■ **Task objective**: From the first line of the data down to the line bearing "pinky dip: (809, 959)", output every line exactly and include no pictures.
>>>>
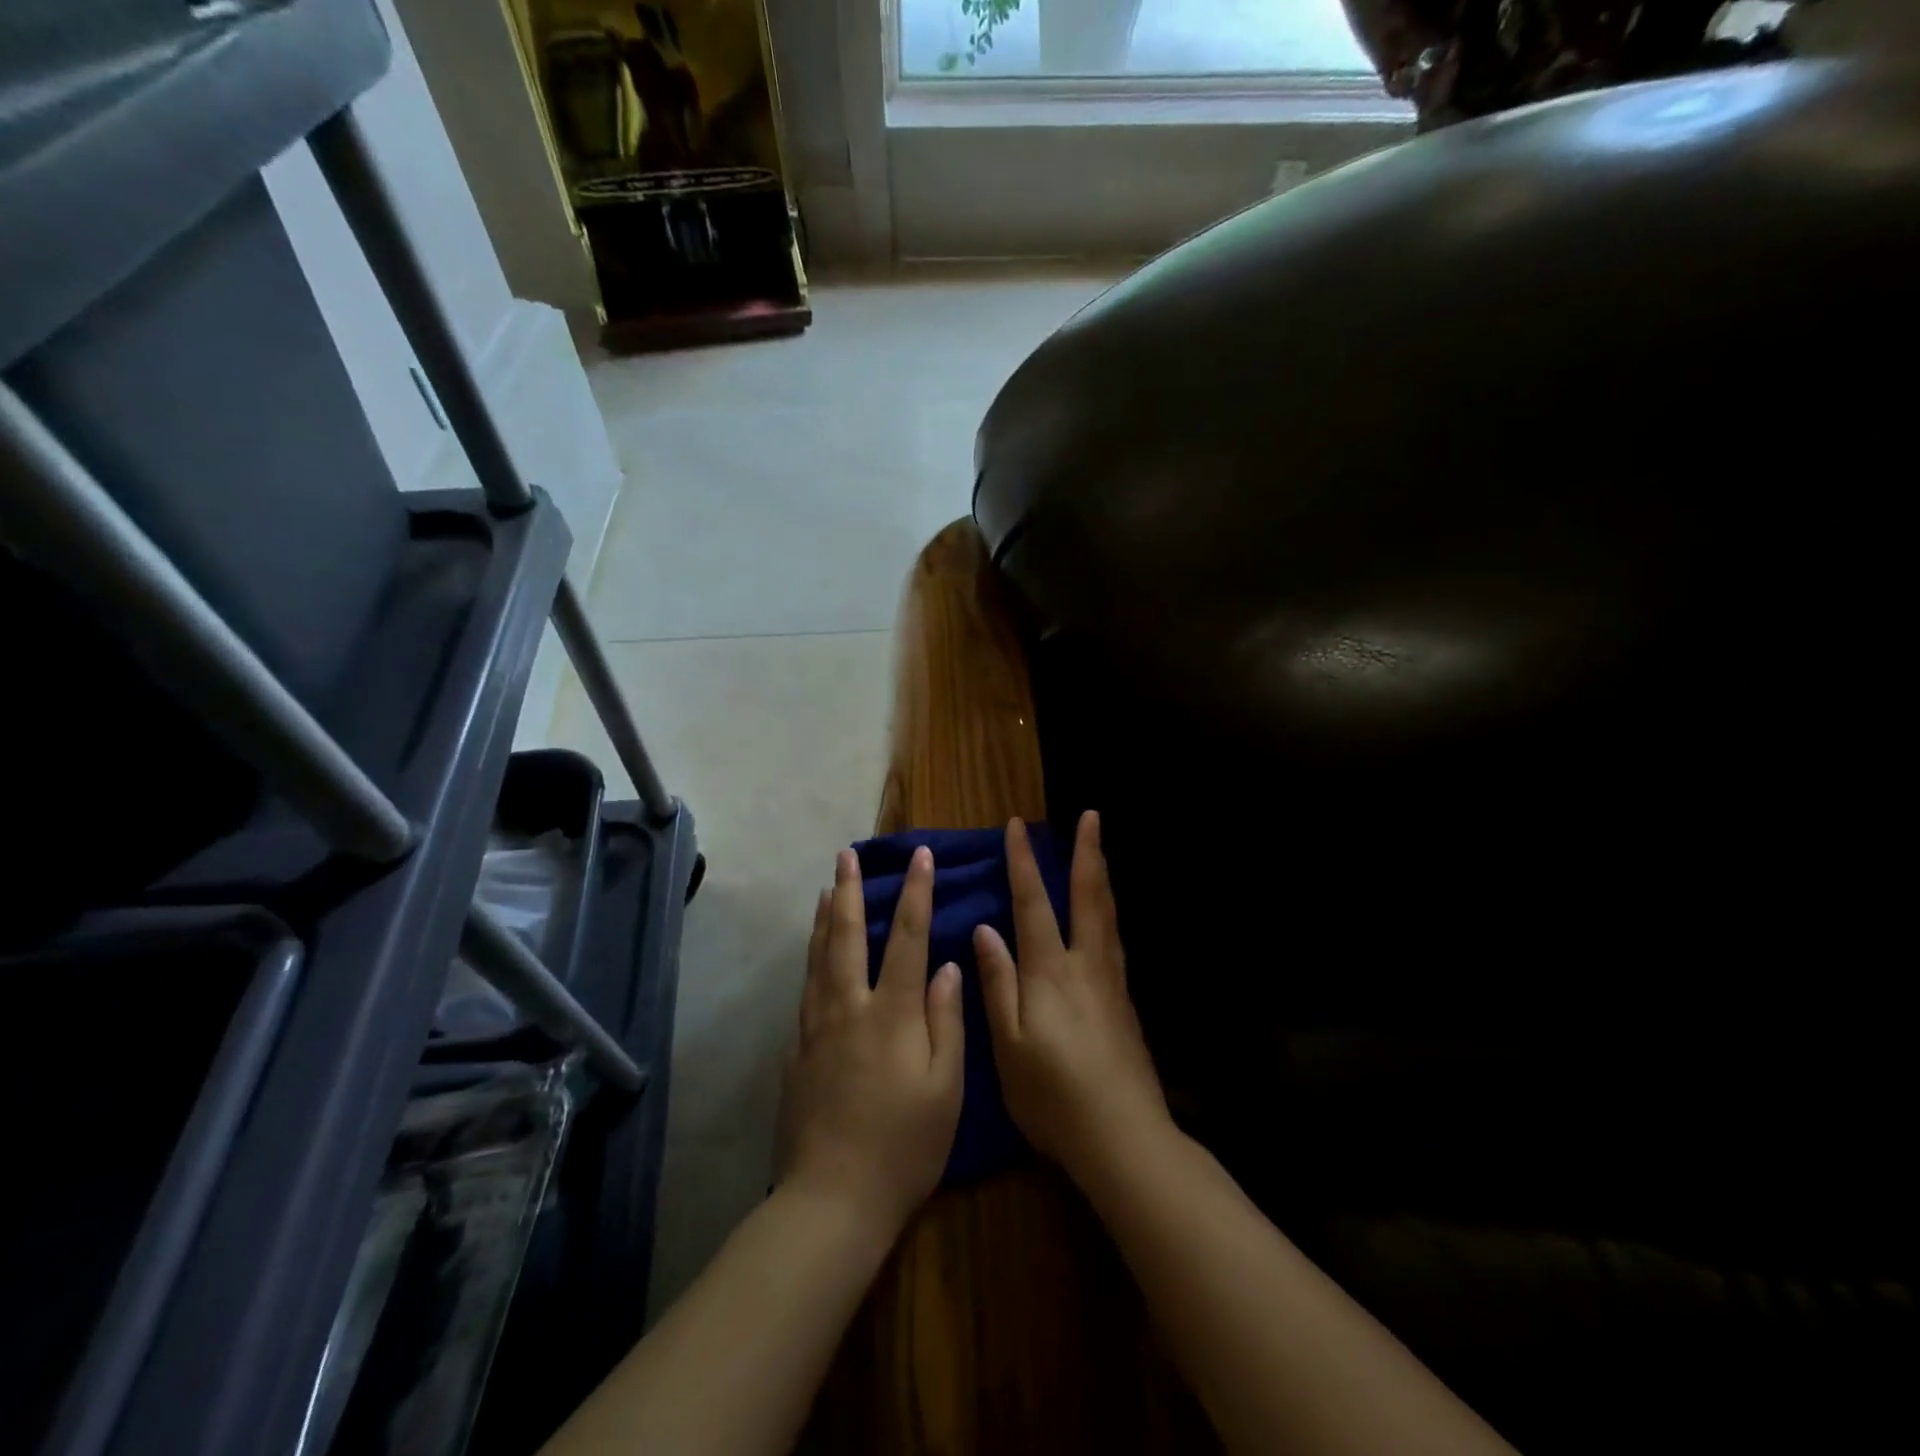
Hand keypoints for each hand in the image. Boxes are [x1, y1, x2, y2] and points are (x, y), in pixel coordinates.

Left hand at [777, 846, 963, 1239]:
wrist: (833, 1199)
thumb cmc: (904, 1147)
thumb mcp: (946, 1089)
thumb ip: (947, 1021)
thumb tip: (949, 967)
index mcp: (892, 1013)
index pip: (907, 937)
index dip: (916, 892)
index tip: (920, 856)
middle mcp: (849, 1008)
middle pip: (847, 935)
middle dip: (850, 890)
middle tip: (846, 854)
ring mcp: (817, 1028)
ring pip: (818, 957)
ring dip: (824, 917)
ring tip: (825, 887)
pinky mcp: (797, 1051)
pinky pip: (805, 989)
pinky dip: (809, 959)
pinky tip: (812, 953)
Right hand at [975, 813, 1167, 1184]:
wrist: (1123, 1136)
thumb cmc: (1053, 1096)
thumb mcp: (1008, 1045)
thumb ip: (998, 983)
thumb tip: (985, 930)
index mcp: (1050, 972)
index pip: (1033, 903)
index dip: (1023, 863)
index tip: (1016, 827)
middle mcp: (1085, 965)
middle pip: (1088, 896)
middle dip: (1086, 852)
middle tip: (1091, 815)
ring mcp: (1111, 981)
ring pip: (1107, 913)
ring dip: (1101, 874)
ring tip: (1099, 848)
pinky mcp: (1125, 1001)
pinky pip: (1115, 937)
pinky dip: (1109, 909)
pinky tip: (1107, 914)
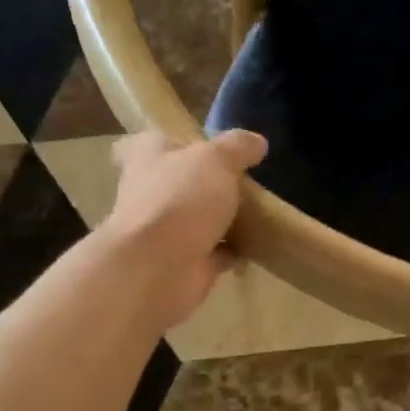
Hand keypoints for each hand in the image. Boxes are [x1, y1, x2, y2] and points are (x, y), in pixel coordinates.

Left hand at [103, 130, 268, 326]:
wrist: (157, 268)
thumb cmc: (179, 200)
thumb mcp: (216, 159)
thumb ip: (237, 147)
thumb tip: (258, 142)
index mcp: (148, 158)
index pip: (150, 143)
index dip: (170, 142)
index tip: (196, 145)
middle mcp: (151, 192)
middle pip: (179, 182)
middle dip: (205, 183)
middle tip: (245, 178)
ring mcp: (166, 231)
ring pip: (198, 219)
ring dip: (222, 219)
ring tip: (261, 210)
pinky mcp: (186, 263)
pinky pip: (216, 252)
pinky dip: (234, 251)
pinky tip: (260, 244)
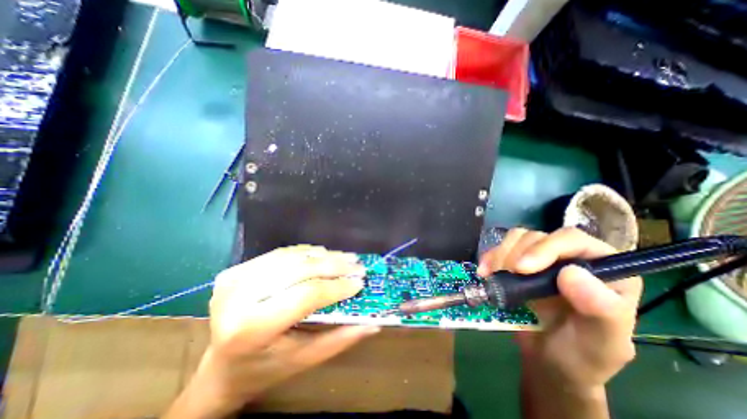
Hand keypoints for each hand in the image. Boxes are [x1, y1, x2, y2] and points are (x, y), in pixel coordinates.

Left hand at [168, 244, 380, 417]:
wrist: (220, 367)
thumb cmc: (265, 368)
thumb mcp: (304, 360)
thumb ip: (340, 339)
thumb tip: (373, 324)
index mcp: (252, 328)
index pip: (306, 295)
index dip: (337, 286)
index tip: (360, 282)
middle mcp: (238, 298)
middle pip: (299, 270)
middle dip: (334, 265)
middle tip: (357, 264)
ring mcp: (234, 279)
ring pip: (291, 257)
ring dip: (322, 255)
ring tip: (345, 257)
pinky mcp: (236, 270)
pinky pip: (280, 254)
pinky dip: (305, 252)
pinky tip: (322, 254)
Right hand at [479, 227, 641, 390]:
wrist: (549, 361)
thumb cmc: (581, 355)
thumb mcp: (601, 344)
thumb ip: (600, 311)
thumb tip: (572, 274)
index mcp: (603, 270)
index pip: (572, 240)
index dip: (545, 248)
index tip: (522, 269)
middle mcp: (570, 257)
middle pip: (538, 236)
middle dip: (517, 253)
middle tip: (505, 274)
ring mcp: (541, 258)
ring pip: (517, 238)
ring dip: (500, 254)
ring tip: (492, 275)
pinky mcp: (518, 262)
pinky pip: (500, 248)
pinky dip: (489, 256)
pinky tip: (484, 271)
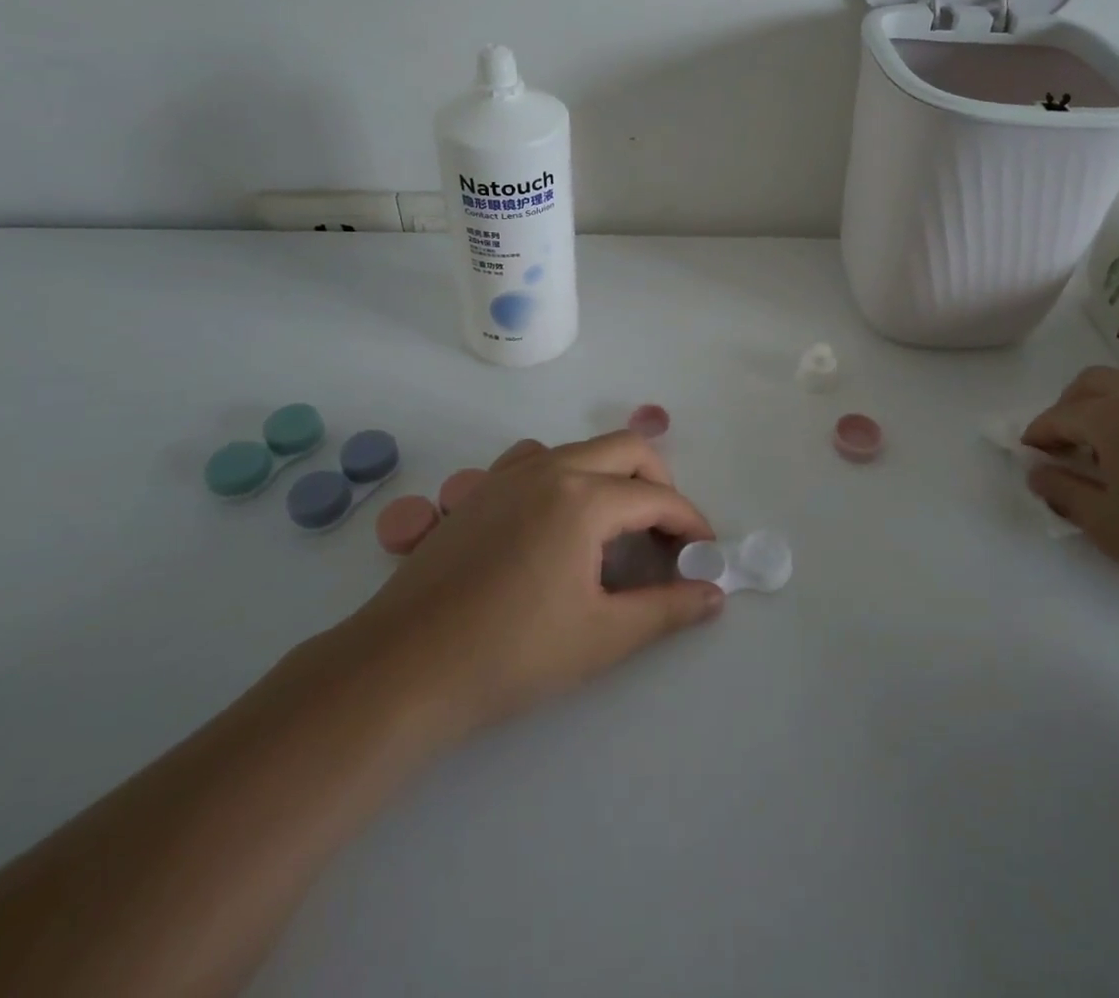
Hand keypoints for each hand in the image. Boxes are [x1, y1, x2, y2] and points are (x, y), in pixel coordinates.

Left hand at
<<<<
■ **Answer section**:
Hand keypoints for each hand in the image. Boxes are [x1, y1, x2, y2] and points are (x, y), in pixel coordinates.

Left hand at [777, 846, 963, 1239]:
wrist: (833, 1199)
thumb cmc: (904, 1147)
thumb mcp: (946, 1089)
thumb ip: (947, 1021)
thumb tip: (949, 967)
index mcp: (892, 1013)
index pip: (907, 937)
index dip: (916, 892)
index tip: (920, 856)
middle mcp: (849, 1008)
middle pip: (847, 935)
middle dip: (850, 890)
middle tip: (846, 854)
ring mcp: (817, 1028)
ring pip: (818, 957)
ring dip: (824, 917)
ring tip: (825, 887)
pinky mcp: (797, 1051)
pinky pip: (805, 989)
pinky dip: (809, 959)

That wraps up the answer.